ĆWICZENIE A: Przepisz z wypowiedzi o ogrodzeniu ogródków fragment od słów "Mówiłem Ci milion" do słów "położeniu byli usatysfakcjonowani.".

++++ TEKST ++++

Wiek: 40 Dołączył: Sob Mar 03, 2012 18:46 Posty: 1509 Skąd: Nyska 50
Wysłany: Pią Lip 11, 2014 19:00 Temat postu: Re: Ogrody
Przecież wiesz Anka, że masz moje wsparcie w kwestii zabezpieczenia się przed osobami zaglądającymi od strony chodnika, tyle tylko, że nie mogę się zgodzić na nagonkę na zastosowane ogrodzenie, bo nie jest prawdą że wszystkim ono nie odpowiada. Ja nie chcę u siebie muru jak na DiTrevi, nie po to kupowałem mieszkanie na parterze w dogodnym położeniu żeby teraz się grodzić. Skoro dyskutujemy to dyskutujemy, gdzie każdy ma swoje indywidualne interesy, co powinno być zrozumiałe ... ale jak się okazuje nie dla każdego.
Mówiłem Ci milion razy, że problemów Ci robił nie będę jak zasiądę w nowym zarządzie. Podobnego zdania jest Daniel więc już masz klarowną sytuację (2 spośród wszystkich kandydatów jest po Twojej stronie).
Zamiast robić uchwałę o zmianie ogrodzenia wolę uchwałę o dobrowolnym doogrodzeniu, zgodnym z ładem architektonicznym tak aby projektant osiedla nie był przeciw, aby koszty nie były wysokie oraz abyś Ty i inni w podobnym położeniu byli usatysfakcjonowani.
Dobrowolnym tzn. takim że kto chce ten ma a nie wszystkim bo ogrodzenie jest beee. Z mojej strony koniec tematu. _________________ Adhibe rationem difficultatibus
Wysłany: Pią Lip 11, 2014 21:13 Temat postu: Re: Ogrody
Green_Hill napisał:
A ja widzę furtkę drogi Sąsiedzie. Moim zdaniem powinni decydować właściciele ogródków oraz Zarząd, mam nadzieje, Nasz Zarząd.

++++

ĆWICZENIE B: Powtórz słowo w słowo fragment wpisów od wiersza zawierającego "2020年，黑龙江判了一个生" do wiersza zawierającego "### 品葱用户 **绝不换肩** 评论于 2021-02-27", łącznie z obydwoma tymi wierszami.

++++ DOSTARCZONE WPISY ++++

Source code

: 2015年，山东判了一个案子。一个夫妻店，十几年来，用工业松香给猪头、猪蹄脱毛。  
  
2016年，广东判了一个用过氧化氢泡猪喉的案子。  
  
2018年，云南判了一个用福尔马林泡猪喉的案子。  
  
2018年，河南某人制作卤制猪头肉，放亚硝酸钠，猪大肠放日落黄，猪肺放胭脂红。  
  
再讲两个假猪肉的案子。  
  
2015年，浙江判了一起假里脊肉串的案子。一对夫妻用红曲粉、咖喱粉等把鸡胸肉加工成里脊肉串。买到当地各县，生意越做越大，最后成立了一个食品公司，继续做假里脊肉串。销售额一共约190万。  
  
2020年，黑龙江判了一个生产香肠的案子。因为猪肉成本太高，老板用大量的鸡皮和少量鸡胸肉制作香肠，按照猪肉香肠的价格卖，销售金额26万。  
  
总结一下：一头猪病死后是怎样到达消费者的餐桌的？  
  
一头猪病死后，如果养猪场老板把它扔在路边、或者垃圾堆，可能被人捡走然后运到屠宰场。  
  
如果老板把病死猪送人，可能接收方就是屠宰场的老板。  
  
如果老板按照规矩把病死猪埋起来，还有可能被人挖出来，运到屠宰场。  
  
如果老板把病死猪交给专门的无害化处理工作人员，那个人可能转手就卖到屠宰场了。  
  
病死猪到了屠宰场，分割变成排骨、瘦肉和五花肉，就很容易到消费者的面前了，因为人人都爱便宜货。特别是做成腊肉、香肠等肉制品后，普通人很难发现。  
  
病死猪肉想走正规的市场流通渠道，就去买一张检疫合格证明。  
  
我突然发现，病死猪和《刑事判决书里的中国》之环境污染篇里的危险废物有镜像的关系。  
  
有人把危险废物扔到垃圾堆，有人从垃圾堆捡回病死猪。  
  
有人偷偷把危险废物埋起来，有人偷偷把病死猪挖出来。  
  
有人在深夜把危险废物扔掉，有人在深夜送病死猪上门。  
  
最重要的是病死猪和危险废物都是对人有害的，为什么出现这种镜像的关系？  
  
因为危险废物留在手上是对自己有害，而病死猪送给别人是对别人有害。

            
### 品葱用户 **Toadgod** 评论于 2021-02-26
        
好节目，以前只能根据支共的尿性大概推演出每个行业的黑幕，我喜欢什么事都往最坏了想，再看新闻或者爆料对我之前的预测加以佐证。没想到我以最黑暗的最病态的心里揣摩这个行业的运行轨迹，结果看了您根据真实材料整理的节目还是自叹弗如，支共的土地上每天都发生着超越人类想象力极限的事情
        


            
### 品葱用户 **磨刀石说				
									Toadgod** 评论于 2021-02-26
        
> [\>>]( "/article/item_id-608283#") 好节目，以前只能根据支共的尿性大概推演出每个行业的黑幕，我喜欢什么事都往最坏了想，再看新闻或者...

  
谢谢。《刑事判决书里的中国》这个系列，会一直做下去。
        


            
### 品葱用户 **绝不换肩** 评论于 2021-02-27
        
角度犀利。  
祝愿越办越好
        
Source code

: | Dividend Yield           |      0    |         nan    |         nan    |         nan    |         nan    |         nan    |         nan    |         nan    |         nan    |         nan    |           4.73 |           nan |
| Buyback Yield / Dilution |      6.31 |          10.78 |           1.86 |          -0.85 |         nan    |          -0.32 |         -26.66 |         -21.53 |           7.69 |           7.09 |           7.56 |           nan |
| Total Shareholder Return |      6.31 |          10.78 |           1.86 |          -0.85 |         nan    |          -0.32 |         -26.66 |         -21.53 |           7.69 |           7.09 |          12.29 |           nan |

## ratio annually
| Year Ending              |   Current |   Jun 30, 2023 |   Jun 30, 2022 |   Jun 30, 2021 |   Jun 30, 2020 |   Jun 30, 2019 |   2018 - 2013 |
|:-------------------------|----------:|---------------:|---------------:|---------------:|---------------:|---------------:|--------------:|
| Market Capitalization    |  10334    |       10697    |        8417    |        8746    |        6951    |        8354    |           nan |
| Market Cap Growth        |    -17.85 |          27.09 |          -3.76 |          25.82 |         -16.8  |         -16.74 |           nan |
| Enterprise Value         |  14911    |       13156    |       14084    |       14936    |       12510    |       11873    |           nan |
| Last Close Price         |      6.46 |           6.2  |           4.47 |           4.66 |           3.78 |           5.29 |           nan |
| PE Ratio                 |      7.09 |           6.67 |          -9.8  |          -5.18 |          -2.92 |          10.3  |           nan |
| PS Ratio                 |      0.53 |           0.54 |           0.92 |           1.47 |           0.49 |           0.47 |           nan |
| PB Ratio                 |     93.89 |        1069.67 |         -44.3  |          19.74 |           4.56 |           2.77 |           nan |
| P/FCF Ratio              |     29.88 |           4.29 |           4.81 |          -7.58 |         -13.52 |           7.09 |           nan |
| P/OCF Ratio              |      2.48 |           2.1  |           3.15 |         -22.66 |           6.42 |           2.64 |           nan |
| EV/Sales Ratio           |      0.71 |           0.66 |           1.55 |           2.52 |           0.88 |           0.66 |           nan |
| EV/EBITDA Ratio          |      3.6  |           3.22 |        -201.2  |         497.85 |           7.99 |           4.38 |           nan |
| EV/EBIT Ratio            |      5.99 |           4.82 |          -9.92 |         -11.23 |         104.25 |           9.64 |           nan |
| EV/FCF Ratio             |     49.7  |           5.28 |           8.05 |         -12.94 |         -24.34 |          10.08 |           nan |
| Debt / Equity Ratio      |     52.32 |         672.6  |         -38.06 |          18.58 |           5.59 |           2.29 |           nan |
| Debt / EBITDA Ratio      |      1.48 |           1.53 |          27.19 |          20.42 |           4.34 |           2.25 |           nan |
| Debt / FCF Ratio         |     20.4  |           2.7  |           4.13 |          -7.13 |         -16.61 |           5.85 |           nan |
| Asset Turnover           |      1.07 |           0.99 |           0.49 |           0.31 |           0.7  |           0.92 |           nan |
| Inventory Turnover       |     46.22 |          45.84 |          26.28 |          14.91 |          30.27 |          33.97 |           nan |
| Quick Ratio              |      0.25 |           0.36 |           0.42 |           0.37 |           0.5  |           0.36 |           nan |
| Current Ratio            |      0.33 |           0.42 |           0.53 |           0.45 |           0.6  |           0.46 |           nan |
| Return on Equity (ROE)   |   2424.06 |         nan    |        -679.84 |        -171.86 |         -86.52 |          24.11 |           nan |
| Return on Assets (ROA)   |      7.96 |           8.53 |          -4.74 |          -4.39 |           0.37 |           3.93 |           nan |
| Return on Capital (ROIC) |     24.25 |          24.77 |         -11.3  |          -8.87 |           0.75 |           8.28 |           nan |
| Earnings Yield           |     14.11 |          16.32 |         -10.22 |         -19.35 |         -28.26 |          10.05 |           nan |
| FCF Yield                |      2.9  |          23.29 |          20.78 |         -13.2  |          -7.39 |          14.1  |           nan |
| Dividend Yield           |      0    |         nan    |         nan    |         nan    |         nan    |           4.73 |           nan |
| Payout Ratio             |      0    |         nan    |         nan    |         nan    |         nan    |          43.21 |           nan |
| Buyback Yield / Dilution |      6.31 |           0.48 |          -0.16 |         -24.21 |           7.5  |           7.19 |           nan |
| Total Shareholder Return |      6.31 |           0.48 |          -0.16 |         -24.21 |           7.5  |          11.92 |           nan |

++++

WYNIK ZADANIA A:
Mówiłem Ci milion razy, że problemów Ci robił nie będę jak zasiądę w nowym zarządzie. Podobnego zdania jest Daniel więc już masz klarowną sytuację (2 spośród wszystkich kandydatów jest po Twojej stronie).
Zamiast robić uchwałę o zmianie ogrodzenia wolę uchwałę o dobrowolnym doogrodzeniu, zgodnym z ładem architektonicznym tak aby projektant osiedla nie był przeciw, aby koszty nie były wysokie oraz abyś Ty i inni w podobnym położeniu byli usatysfakcjonowani.

WYNIK ZADANIA B:
2020年，黑龙江判了一个生产香肠的案子。因为猪肉成本太高，老板用大量的鸡皮和少量鸡胸肉制作香肠，按照猪肉香肠的价格卖，销售金额26万。  
  
总结一下：一头猪病死后是怎样到达消费者的餐桌的？  
  
一头猪病死后，如果养猪场老板把它扔在路边、或者垃圾堆，可能被人捡走然后运到屠宰场。  
  
如果老板把病死猪送人，可能接收方就是屠宰场的老板。  
  
如果老板按照规矩把病死猪埋起来，还有可能被人挖出来，运到屠宰场。  
  
如果老板把病死猪交给专门的无害化处理工作人员，那个人可能转手就卖到屠宰场了。  
  
病死猪到了屠宰场，分割变成排骨、瘦肉和五花肉，就很容易到消费者的面前了，因为人人都爱便宜货。特别是做成腊肉、香肠等肉制品后，普通人很难发现。  
  
病死猪肉想走正规的市场流通渠道，就去买一张检疫合格证明。  
  
我突然发现，病死猪和《刑事判决书里的中国》之环境污染篇里的危险废物有镜像的关系。  
  
有人把危险废物扔到垃圾堆，有人从垃圾堆捡回病死猪。  
  
有人偷偷把危险废物埋起来，有人偷偷把病死猪挖出来。  
  
有人在深夜把危险废物扔掉，有人在深夜送病死猪上门。  
  
最重要的是病死猪和危险废物都是对人有害的，为什么出现这种镜像的关系？  
  
因为危险废物留在手上是对自己有害，而病死猪送给别人是对别人有害。

            
### 品葱用户 **Toadgod** 评论于 2021-02-26
        
好节目，以前只能根据支共的尿性大概推演出每个行业的黑幕，我喜欢什么事都往最坏了想，再看新闻或者爆料对我之前的预测加以佐证。没想到我以最黑暗的最病态的心里揣摩这个行业的运行轨迹，结果看了您根据真实材料整理的节目还是自叹弗如，支共的土地上每天都发生着超越人类想象力极限的事情
        


            
### 品葱用户 **磨刀石说				
									Toadgod** 评论于 2021-02-26
        
> [\>>]( "/article/item_id-608283#") 好节目，以前只能根据支共的尿性大概推演出每个行业的黑幕，我喜欢什么事都往最坏了想，再看新闻或者...

  
谢谢。《刑事判决书里的中国》这个系列，会一直做下去。
        


            
### 品葱用户 **绝不换肩** 评论于 2021-02-27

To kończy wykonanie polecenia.